The partnership between De Beers Group and Peace Parks Foundation will enable the transfer of 200 elephants from northern South Africa to Mozambique. The pachyderms will travel 1,500 km to settle in Zinave National Park in the south of the country.

The decline of elephant populations in Africa is an established fact. Between 2007 and 2014, these pachyderms lost 36% of their population, according to the International Union for Conservation of Nature (IUCN). The cause of this tragic loss is poaching, a phenomenon that affects several African countries. One of the solutions envisaged, to fill the void created by hunters, is the reintroduction of endangered species, with a view to ensuring their protection and thus balancing biodiversity.
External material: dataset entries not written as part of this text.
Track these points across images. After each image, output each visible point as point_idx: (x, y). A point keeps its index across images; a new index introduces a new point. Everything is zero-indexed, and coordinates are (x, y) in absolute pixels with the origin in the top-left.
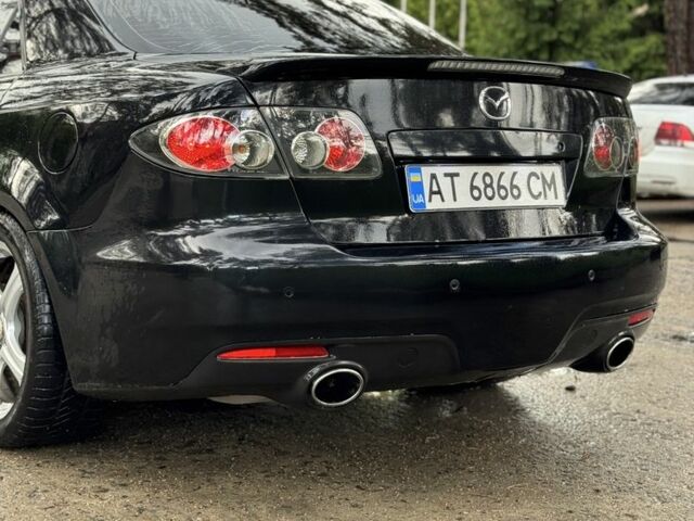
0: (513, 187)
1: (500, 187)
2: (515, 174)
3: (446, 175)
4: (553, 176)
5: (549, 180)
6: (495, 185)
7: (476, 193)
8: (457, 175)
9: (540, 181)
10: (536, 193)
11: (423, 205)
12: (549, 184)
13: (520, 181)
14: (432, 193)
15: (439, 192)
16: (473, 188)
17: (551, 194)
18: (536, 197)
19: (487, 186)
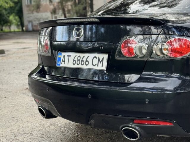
0: (86, 61)
1: (82, 61)
2: (88, 56)
3: (68, 56)
4: (103, 59)
5: (101, 60)
6: (81, 60)
7: (74, 62)
8: (71, 56)
9: (97, 60)
10: (94, 64)
11: (60, 65)
12: (100, 61)
13: (90, 60)
14: (63, 61)
15: (64, 61)
16: (74, 60)
17: (100, 65)
18: (94, 65)
19: (78, 60)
This is the path chosen by Mozambique, and more precisely the Zinave National Park in the south of the country. The country’s elephant population has been decimated during decades of civil war. With the return of peace, better governance and security of wildlife populations could be restored in a number of national parks and reserves.
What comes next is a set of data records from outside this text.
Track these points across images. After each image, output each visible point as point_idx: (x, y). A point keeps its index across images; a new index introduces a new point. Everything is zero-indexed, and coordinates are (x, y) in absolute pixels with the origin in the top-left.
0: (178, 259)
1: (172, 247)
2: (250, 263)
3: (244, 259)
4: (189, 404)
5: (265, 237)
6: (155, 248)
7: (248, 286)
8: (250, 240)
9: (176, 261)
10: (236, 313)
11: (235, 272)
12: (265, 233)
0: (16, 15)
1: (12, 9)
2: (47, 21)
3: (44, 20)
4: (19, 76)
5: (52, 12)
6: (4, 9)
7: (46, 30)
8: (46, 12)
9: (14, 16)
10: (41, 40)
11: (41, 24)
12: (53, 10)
Zinave will thus be repopulated with elephants, transferred from the north of South Africa. 200 elephants will cover more than 1 500 km in an operation led by De Beers Group, a South African diamond conglomerate, in partnership with Peace Parks Foundation, an organisation involved in the protection of cross-border biodiversity.
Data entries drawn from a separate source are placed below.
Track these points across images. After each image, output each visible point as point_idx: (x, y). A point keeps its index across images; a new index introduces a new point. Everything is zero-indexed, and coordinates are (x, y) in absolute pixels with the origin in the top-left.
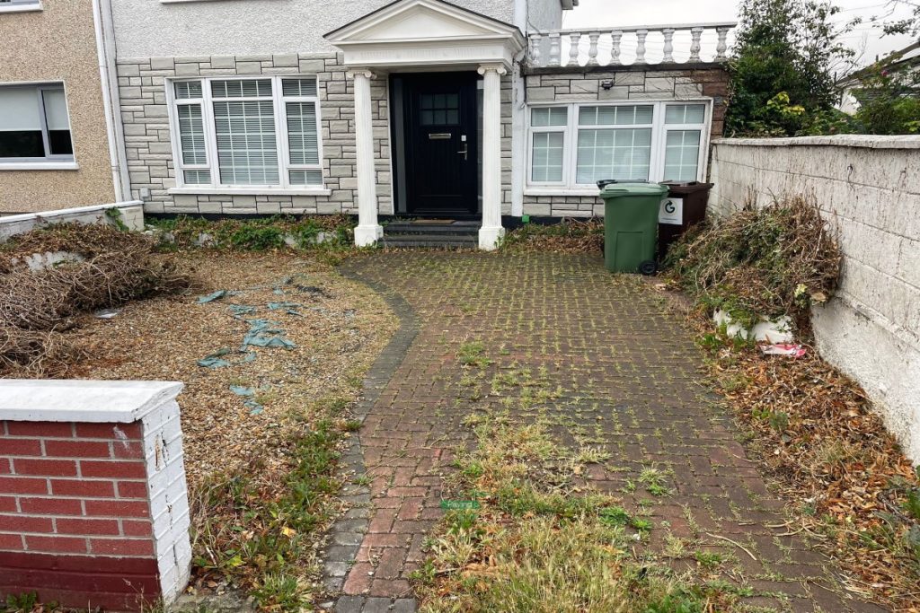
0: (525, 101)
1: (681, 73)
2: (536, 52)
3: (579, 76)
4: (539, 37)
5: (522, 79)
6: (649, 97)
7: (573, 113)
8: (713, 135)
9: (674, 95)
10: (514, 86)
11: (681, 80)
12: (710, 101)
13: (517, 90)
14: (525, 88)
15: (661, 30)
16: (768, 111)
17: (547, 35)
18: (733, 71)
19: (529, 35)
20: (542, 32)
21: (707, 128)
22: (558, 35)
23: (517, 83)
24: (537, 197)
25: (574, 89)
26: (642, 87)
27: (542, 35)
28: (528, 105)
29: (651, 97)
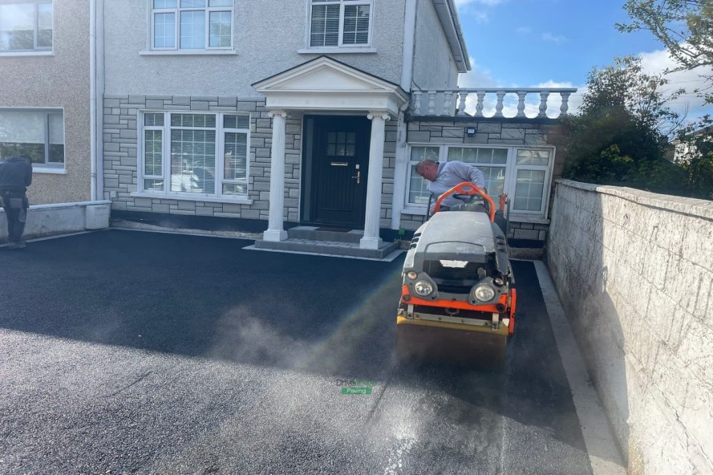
0: (407, 141)
1: (530, 126)
2: (418, 105)
3: (449, 124)
4: (421, 93)
5: (405, 125)
6: (504, 143)
7: (444, 151)
8: (555, 176)
9: (524, 143)
10: (399, 129)
11: (530, 131)
12: (553, 149)
13: (401, 132)
14: (407, 131)
15: (516, 91)
16: (603, 159)
17: (426, 92)
18: (573, 126)
19: (413, 91)
20: (423, 89)
21: (550, 169)
22: (435, 92)
23: (401, 128)
24: (412, 215)
25: (445, 133)
26: (498, 135)
27: (423, 92)
28: (409, 144)
29: (506, 144)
A task that requires experience

The death of 10 rhinos after a transfer last month from South Africa to Kenya is still in everyone’s mind. These animals died “after drinking very salty water”. So, before starting the process that began on August 8, 2018, several teams of experts conducted in-depth studies in Zinave National Park.

For transfer, helicopters are first used to direct elephant herds to a catch area so that they can be lifted from the air. The elephant legs are thus bound by strong and flexible ties capable of supporting several tons. A crane attached to the loading trucks then lifts each animal and gently lowers it into crates. The elephants remain immobilised, since they are asleep and will only be woken up before the beginning of a long journey of 1500 km in trucks, towards their new homes.

For this operation, De Beers Group has put a lot of resources into play,  as we are informed from this conglomerate, without further details… The diamond company receives technical support from Peace Parks Foundation. Such a big transfer has already taken place on the African continent, and with success. In 1991, the Madikwe reserve in northern South Africa (on the border with Botswana, editor’s note) was the subject of an animal transfer. Eight thousand mammals of 28 different species (including elephants) had already been transferred at that time.